What makes us do what we do? What are the deeper motivations that keep us engaged in our life and work? Under what conditions do we learn, perform, and live at the highest levels of engagement and what some call “flow?”
Daniel Pink, in Drive: The Surprising Truth About What Motivates Us, has whacked me upside the head with a couple of ideas that have great promise for my thought and work processes moving forward. Pink’s basic premise is that carrots and sticks are limited as motivators, and that management that utilizes carrot-and-stick thinking to motivate people is rarely effective in creating high levels of engagement and mastery. He says that we need an “upgrade” in our motivational strategies, a new motivational operating system that takes into account much of the research of Mihaly Csikszcentmihalyi, the psychologist who wrote Flow and Creativity.
The ah-ha for me was a simple thought that I’ve known intuitively, but have had a hard time living out. It’s simply this: extrinsic rewards (“if-then”) do not work as motivators for complex, creative problems. In fact, extrinsic rewards (prizes, money, recognition) tend to not only torpedo the effectiveness of creative work, they tend to suck the very life out of them. In other words, work for money in creative life, and the joy and deep engagement that comes with such a life will leave you. Pink’s work shows this empirically, and I can vouch for the truth of the idea from personal experience. While base pay needs to be adequate, to work for greater rewards financially robs the work itself of both quality and joy.
There are three conditions, according to Pink, that make for the kind of work that is engaging, innovative, and impactful over time, producing high degrees of sustained flow. These are autonomy, mastery, and purpose. It is no accident that these are three of the big ideas that have been circulating in my head over the past year or so, as I’ve thought long and hard about my values and the direction my work needs to go. In short, Drive is another call in the same direction as my last blog post, and reminds me of what Jesus said about children and the Kingdom of God. Unless we recapture something of the childlike as we follow him, we will not find the life that he came t0 free us toward.

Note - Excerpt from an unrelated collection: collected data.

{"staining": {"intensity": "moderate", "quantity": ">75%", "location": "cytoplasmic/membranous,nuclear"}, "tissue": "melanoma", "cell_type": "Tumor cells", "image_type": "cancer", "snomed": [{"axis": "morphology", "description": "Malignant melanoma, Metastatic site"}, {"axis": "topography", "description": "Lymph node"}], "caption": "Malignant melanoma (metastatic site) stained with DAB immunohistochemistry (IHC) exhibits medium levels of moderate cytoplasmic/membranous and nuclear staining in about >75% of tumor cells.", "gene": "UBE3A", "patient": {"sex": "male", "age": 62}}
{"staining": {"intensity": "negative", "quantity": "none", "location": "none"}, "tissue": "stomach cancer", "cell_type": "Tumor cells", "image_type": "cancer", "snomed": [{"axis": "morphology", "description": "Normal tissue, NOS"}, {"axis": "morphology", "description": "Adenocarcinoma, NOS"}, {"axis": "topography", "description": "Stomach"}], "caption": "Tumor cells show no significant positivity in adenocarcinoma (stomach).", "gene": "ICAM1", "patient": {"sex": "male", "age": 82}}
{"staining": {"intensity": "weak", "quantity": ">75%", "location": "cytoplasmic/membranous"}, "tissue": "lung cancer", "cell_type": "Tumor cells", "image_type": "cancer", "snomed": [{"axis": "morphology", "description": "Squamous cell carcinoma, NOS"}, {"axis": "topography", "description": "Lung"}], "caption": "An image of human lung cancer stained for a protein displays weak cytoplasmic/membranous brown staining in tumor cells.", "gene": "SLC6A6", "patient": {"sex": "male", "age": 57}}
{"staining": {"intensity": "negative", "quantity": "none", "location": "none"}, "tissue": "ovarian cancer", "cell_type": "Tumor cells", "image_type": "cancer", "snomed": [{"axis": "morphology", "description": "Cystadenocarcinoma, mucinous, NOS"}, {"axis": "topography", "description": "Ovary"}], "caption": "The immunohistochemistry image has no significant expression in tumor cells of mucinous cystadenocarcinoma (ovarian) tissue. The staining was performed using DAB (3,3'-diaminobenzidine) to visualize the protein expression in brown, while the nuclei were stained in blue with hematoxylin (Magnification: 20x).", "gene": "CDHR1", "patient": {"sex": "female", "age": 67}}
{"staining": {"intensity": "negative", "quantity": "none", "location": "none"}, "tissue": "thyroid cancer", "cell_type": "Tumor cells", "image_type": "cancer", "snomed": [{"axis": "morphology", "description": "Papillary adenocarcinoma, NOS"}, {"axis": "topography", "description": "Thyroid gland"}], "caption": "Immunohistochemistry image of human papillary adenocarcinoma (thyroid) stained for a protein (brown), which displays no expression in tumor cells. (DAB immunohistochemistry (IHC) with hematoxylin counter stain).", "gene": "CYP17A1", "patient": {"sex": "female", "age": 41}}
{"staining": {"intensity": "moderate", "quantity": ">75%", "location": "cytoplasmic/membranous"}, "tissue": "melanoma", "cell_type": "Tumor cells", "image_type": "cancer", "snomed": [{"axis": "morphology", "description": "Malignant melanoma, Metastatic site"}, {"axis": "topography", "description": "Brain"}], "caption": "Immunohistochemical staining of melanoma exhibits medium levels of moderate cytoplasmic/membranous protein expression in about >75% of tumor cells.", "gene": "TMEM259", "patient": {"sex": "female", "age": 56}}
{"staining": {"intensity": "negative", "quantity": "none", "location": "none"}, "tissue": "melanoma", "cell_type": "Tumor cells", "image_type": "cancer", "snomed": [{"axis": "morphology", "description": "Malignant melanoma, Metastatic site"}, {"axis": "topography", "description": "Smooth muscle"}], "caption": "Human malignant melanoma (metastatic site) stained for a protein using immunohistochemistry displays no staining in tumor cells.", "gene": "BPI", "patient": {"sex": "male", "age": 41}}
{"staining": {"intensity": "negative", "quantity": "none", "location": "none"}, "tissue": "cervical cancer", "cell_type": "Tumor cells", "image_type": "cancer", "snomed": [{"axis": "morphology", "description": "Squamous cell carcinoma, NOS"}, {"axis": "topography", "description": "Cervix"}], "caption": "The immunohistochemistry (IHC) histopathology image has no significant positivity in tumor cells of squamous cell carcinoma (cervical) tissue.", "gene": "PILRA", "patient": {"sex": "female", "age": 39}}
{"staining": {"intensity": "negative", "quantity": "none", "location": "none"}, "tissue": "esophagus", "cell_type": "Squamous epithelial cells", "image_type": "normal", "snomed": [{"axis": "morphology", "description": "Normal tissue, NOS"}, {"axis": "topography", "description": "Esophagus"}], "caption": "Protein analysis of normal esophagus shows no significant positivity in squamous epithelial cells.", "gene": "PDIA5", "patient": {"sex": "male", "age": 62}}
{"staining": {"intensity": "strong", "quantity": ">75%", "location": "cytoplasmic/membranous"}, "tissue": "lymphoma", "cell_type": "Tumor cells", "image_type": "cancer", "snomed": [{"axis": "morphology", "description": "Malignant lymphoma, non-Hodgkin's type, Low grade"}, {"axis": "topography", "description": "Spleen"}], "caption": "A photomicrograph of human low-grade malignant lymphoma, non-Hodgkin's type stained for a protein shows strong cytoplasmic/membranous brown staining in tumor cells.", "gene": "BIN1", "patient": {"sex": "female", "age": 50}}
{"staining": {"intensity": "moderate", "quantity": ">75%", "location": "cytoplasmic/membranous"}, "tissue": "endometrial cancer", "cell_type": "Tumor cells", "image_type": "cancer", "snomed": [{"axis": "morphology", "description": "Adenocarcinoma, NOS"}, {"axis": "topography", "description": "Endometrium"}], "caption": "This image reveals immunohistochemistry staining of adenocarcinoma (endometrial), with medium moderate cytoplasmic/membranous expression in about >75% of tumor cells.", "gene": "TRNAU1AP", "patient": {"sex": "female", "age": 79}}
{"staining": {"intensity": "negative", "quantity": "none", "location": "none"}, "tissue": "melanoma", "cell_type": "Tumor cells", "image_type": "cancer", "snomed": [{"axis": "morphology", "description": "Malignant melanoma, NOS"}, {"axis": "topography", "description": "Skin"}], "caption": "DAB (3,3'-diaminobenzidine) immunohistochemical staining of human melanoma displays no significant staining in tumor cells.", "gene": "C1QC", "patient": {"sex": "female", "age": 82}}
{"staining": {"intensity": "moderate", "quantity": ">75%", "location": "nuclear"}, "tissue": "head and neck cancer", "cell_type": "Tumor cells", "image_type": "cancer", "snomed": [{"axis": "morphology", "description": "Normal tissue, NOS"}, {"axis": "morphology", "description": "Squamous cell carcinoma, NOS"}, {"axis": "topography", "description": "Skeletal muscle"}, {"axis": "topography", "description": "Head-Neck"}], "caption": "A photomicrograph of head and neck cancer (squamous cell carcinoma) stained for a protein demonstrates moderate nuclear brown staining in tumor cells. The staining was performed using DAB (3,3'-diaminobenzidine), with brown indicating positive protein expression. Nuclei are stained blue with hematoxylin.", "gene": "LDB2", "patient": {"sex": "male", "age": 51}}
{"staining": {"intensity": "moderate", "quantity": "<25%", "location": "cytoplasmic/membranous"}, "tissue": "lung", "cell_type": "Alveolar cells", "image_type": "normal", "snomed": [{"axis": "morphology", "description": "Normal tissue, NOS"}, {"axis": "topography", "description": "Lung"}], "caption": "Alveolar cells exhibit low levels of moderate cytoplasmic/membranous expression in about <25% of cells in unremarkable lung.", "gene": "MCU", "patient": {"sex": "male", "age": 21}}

Pink asserts that we were not meant to be inert and disengaged. He calls engagement and deep attention and fascination–in other words, flow–our “default setting” as we come out of the “factory” called birth. Having raised a couple of kids myself, I know exactly what he means.
I now have a broad sense of what I need to do to recapture some of the old fire, all the while heading toward the future, hunting down what God might have next.